- ACTION ITEM
The entries below contain a line with "encuentran en una" and a line with "paso hacia la". Retype exactly everything from the first down to the second, both included, and nothing else.

(DATASET RECORDS begins)

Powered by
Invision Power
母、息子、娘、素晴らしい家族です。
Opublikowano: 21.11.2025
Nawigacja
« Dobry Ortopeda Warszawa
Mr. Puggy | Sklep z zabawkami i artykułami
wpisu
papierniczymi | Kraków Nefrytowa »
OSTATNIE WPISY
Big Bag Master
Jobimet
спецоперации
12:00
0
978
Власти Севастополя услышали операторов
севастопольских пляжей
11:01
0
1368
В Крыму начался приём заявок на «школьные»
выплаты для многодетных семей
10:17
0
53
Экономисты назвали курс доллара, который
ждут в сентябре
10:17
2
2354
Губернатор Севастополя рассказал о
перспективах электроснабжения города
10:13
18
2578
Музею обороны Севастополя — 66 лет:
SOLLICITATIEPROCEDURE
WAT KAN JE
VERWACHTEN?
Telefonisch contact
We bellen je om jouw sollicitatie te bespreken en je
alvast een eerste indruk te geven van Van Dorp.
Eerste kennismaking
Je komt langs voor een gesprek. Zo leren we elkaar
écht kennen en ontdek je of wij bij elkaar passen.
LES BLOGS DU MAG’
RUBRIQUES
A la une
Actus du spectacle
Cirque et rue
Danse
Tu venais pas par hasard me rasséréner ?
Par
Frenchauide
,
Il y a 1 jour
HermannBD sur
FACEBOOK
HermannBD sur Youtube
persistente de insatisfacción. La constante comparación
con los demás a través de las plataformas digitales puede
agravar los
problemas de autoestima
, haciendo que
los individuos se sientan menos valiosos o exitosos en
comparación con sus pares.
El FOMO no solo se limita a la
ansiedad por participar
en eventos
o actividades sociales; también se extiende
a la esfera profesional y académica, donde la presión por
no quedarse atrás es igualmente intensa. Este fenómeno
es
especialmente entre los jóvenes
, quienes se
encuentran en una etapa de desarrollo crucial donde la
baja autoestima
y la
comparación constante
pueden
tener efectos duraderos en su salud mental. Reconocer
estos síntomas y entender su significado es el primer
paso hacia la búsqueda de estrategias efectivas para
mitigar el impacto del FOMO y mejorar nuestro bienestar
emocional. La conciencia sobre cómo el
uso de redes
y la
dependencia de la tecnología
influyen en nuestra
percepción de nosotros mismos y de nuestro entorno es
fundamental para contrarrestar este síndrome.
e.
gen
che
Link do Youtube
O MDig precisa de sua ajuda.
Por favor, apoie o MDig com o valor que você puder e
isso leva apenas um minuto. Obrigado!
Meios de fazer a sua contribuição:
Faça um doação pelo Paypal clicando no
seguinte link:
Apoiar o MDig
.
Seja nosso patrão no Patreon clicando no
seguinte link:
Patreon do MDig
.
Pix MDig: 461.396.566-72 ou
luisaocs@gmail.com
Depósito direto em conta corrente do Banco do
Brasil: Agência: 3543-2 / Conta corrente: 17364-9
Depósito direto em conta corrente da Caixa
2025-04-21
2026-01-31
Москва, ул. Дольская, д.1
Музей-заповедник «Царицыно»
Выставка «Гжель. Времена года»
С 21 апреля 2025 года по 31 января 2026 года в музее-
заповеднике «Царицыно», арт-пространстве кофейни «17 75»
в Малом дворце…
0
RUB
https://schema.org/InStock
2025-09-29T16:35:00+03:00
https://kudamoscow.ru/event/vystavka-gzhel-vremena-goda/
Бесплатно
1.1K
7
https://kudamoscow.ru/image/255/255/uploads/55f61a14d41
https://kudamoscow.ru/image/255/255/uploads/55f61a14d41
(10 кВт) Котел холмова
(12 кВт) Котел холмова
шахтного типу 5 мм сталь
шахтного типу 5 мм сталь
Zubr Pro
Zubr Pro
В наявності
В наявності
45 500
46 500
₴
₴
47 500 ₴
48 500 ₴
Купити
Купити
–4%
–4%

(DATASET RECORDS ends)

- COMPLETED TASK
encuentran en una etapa de desarrollo crucial donde la
baja autoestima
y la
comparación constante
pueden
tener efectos duraderos en su salud mental. Reconocer
estos síntomas y entender su significado es el primer
paso hacia la búsqueda de estrategias efectivas para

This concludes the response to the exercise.